Qué es el triaje que incorporará España
Una de las principales novedades será la incorporación de la figura del triaje, un procedimiento destinado a recopilar información de las personas migrantes que ingresen a España sin haber pasado por los controles fronterizos.
El proceso tendrá una duración inicial de 72 horas, aunque podrá ser prorrogado mediante una decisión judicial.
La reforma también diferenciará entre un procedimiento ordinario para analizar las solicitudes de protección internacional y otro acelerado, que deberá resolverse en un plazo de tres meses.
Cambios en la protección internacional
El nuevo proyecto actualiza y precisa las definiciones de protección internacional, estatuto de refugiado y protección subsidiaria.
Además, incorpora expresamente situaciones relacionadas con la persecución por motivos de género, identidad o expresión de género y discapacidad.
Según el Ministerio del Interior español, el proyecto mantiene un enfoque basado en el respeto de los derechos humanos y busca compatibilizar las garantías para los solicitantes con la necesidad de reforzar la gestión de las fronteras.

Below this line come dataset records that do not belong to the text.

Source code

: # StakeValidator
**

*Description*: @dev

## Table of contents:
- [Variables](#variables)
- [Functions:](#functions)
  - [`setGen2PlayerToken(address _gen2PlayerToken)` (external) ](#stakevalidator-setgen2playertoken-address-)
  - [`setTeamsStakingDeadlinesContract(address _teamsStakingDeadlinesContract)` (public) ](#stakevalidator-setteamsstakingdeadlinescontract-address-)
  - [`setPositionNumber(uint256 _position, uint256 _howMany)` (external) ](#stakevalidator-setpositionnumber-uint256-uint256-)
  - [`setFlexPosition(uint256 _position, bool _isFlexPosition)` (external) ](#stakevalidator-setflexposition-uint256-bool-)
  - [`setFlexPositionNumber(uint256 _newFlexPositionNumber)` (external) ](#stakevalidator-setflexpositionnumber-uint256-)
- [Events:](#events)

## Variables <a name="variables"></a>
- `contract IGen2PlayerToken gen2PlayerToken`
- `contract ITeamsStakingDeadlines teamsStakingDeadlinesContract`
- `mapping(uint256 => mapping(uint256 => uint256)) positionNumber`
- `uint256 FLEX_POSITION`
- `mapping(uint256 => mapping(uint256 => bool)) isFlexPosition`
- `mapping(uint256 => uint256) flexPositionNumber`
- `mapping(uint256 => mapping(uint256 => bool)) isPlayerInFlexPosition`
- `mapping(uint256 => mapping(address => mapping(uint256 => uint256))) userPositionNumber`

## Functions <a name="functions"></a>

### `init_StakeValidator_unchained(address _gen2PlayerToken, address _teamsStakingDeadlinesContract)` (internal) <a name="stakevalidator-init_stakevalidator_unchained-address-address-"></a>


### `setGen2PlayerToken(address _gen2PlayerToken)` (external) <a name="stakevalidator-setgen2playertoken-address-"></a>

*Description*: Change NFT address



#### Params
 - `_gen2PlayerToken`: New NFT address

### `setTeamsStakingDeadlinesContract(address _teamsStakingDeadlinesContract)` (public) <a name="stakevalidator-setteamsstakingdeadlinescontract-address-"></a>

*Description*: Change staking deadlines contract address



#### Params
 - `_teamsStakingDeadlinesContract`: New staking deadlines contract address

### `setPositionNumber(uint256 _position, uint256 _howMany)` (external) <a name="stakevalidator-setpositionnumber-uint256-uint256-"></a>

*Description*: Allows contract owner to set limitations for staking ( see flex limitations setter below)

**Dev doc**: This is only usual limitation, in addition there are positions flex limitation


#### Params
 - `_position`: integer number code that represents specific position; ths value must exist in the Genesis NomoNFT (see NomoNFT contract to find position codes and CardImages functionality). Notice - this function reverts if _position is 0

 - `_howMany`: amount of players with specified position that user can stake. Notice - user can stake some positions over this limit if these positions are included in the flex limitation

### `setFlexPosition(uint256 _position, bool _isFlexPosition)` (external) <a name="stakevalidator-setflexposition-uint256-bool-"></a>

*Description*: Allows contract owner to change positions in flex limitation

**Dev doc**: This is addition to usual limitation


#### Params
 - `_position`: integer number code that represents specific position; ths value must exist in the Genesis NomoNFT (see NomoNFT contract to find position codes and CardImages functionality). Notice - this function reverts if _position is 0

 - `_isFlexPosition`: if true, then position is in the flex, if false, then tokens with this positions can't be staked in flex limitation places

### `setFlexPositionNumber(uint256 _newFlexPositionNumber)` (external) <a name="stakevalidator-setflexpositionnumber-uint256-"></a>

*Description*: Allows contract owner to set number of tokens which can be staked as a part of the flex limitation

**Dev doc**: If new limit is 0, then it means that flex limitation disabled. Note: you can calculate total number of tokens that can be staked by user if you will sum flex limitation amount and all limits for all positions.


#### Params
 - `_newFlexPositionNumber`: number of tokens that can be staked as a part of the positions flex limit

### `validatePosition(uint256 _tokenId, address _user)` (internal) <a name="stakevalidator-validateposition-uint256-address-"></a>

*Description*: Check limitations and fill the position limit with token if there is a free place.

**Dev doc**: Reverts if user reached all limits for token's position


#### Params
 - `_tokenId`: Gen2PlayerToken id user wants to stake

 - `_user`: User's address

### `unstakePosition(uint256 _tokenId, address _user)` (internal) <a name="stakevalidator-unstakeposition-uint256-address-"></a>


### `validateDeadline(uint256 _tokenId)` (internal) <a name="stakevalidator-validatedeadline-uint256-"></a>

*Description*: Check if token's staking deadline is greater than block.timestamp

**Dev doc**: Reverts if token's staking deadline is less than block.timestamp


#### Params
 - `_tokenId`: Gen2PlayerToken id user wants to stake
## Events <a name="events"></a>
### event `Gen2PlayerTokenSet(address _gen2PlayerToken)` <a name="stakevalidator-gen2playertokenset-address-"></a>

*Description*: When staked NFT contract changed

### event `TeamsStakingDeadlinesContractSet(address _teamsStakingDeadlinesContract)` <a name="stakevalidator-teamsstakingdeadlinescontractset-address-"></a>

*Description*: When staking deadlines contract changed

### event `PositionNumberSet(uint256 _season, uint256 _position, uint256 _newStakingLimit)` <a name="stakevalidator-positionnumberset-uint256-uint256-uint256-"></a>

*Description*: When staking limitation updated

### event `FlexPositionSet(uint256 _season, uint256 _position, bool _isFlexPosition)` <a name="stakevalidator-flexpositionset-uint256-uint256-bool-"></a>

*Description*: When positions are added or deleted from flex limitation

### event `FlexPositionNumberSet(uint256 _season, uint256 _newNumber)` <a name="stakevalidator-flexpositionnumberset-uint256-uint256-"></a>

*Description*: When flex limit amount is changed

La reforma también responde al fuerte crecimiento de las solicitudes de protección internacional en España. Los pedidos pasaron de unos 3.000 en 2009 a 167.000 en 2024 y 144.000 en 2025.
Nuevo procedimiento para los retornos
El anteproyecto de la ley de extranjería incorpora además el procedimiento fronterizo de retorno contemplado en el Pacto Europeo de Migración y Asilo.
El mecanismo permitirá agilizar el retorno de las personas que ingresen irregularmente y no tengan derecho a protección internacional.
Según la propuesta, los retornos deberán ejecutarse en un plazo de hasta 12 semanas, bajo procedimientos que el Gobierno español define como eficaces y garantistas.
En el caso de las personas que soliciten protección internacional, la reforma establece un derecho de permanencia durante el proceso, aunque esta situación no implicará automáticamente la obtención de una autorización de residencia.
Si la solicitud es rechazada, la persona recibirá junto con la notificación una denegación de entrada que establecerá la obligación de abandonar España.